**TEKS BACAAN**
———
SEMARANG — Perekonomian Jawa Tengah pada triwulan I 2026 tumbuh 5,89 persen secara tahunan (year on year/yoy), melampaui laju ekonomi nasional yang tercatat 5,61 persen. Kepala Kantor Perwakilan Bank Indonesia Provinsi Jawa Tengah M. Noor Nugroho mengungkapkan konsumsi rumah tangga dan investasi menjadi motor utama pertumbuhan. Momentum Ramadan dan Idulfitri mendorong mobilitas masyarakat sehingga konsumsi rumah tangga tetap menjadi sumber pertumbuhan utama.
Konsumsi Rumah Tangga dan Investasi Tumbuh Signifikan
Konsumsi rumah tangga tumbuh 5,08 persen (yoy), sementara investasi melonjak hingga 9,61 persen (yoy). Kinerja investasi didukung pembangunan pabrik di kawasan industri, proyek strategis pemerintah, serta pertumbuhan konsumsi pemerintah yang mencapai 19,36 persen seiring percepatan pembangunan infrastruktur menjelang arus mudik Lebaran.
Sektor Konstruksi dan Akomodasi Jadi Primadona
Dari sisi lapangan usaha, sektor konstruksi menjadi penyumbang pertumbuhan tertinggi dengan kenaikan 11,91 persen (yoy). Sektor penyediaan akomodasi dan makan minum tumbuh 14,14 persen (yoy), didorong meningkatnya okupansi hotel dan aktivitas pariwisata selama Ramadan dan Idulfitri.
Sektor industri pengolahan tetap tumbuh positif sebesar 4,04 persen (yoy), meski melambat dibanding triwulan sebelumnya. Adapun sektor perdagangan masih mampu tumbuh 5,22 persen (yoy) berkat daya beli masyarakat yang tetap terjaga.
———
**ISI DATA**

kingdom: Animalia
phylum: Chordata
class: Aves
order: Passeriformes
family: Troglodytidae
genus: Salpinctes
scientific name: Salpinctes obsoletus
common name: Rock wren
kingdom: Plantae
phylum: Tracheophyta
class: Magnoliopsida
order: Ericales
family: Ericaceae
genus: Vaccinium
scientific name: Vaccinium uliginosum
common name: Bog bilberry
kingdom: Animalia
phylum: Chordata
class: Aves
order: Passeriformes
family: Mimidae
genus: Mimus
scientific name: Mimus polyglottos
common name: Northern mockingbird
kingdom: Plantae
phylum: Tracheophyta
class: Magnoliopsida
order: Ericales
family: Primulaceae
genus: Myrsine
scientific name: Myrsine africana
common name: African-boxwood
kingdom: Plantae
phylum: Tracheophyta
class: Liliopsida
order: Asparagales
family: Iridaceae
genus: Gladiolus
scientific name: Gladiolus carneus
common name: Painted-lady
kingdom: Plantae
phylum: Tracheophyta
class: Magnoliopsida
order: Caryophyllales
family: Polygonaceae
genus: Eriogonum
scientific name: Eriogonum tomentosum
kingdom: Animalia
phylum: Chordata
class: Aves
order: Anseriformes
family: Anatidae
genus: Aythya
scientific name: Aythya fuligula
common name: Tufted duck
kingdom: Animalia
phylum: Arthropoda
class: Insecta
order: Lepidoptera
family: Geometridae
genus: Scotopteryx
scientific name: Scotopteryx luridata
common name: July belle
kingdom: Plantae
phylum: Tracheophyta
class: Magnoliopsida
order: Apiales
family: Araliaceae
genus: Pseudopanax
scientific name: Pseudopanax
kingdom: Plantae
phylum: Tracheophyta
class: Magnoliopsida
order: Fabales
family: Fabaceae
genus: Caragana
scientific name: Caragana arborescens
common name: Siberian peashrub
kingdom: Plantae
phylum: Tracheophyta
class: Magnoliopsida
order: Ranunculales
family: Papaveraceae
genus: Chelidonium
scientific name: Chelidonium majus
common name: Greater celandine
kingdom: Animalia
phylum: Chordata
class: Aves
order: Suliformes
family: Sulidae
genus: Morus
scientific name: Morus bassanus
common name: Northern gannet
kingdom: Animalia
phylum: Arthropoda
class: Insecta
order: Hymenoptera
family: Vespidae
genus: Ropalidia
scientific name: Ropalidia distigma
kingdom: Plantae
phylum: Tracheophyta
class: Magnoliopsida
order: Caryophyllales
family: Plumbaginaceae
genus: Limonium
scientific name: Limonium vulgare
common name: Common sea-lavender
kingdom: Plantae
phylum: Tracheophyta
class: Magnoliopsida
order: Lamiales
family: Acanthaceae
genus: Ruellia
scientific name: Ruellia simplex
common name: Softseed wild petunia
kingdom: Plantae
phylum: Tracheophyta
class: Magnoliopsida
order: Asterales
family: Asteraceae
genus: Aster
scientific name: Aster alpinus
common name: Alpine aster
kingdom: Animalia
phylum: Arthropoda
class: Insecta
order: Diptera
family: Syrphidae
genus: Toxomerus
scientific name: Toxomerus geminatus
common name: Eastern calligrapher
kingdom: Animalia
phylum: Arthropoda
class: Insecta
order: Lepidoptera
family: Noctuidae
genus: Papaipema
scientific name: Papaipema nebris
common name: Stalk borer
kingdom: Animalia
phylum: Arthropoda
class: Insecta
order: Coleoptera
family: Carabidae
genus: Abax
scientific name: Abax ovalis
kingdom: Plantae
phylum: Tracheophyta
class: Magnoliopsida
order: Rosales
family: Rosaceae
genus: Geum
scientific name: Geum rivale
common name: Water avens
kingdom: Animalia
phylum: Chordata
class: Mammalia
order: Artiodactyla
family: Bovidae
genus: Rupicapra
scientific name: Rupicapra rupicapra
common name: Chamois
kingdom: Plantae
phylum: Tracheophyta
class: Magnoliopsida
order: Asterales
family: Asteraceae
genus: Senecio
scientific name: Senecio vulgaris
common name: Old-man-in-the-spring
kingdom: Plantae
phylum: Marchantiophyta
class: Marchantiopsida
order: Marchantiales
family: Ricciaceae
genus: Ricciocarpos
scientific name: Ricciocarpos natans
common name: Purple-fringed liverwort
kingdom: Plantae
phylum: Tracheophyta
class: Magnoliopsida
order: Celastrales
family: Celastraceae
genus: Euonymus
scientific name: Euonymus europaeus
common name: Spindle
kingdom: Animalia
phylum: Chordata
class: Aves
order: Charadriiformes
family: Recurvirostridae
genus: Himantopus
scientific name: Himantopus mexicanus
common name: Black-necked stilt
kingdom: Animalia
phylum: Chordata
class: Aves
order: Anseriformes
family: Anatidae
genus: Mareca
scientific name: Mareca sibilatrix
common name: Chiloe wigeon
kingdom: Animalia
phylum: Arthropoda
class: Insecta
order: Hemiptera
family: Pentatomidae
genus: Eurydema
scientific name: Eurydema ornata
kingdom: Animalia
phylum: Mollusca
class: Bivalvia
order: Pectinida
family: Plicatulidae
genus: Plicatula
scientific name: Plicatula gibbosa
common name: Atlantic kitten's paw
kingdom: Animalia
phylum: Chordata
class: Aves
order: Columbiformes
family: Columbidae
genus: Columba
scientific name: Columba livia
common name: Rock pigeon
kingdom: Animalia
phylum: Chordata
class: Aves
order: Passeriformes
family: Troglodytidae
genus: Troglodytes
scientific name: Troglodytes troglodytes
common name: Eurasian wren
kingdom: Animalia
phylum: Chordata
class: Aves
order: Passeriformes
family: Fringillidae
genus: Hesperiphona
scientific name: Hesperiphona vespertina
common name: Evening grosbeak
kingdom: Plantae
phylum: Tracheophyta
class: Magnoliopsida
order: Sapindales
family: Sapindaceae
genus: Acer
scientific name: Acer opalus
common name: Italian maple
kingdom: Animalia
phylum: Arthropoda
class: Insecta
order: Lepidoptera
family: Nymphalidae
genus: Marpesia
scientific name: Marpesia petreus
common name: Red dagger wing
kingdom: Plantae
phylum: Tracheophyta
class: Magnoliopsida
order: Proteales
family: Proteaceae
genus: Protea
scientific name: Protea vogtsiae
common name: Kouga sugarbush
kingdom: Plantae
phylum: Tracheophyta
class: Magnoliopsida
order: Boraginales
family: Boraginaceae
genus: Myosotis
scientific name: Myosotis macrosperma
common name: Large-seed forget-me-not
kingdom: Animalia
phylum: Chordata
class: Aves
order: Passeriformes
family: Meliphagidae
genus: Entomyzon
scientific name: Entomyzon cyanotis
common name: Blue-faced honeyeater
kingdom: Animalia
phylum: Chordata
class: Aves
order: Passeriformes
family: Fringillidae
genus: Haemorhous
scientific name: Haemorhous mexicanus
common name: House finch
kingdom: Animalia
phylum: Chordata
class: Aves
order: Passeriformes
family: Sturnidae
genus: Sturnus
———
**TUGAS YANG DIKERJAKAN**
Menurut teks bacaan tentang perekonomian Jawa Tengah, berapa besar pertumbuhan sektor konstruksi secara tahunan pada triwulan I 2026?

**JAWABAN SOAL**
Sektor konstruksi tumbuh 11,91 persen (yoy).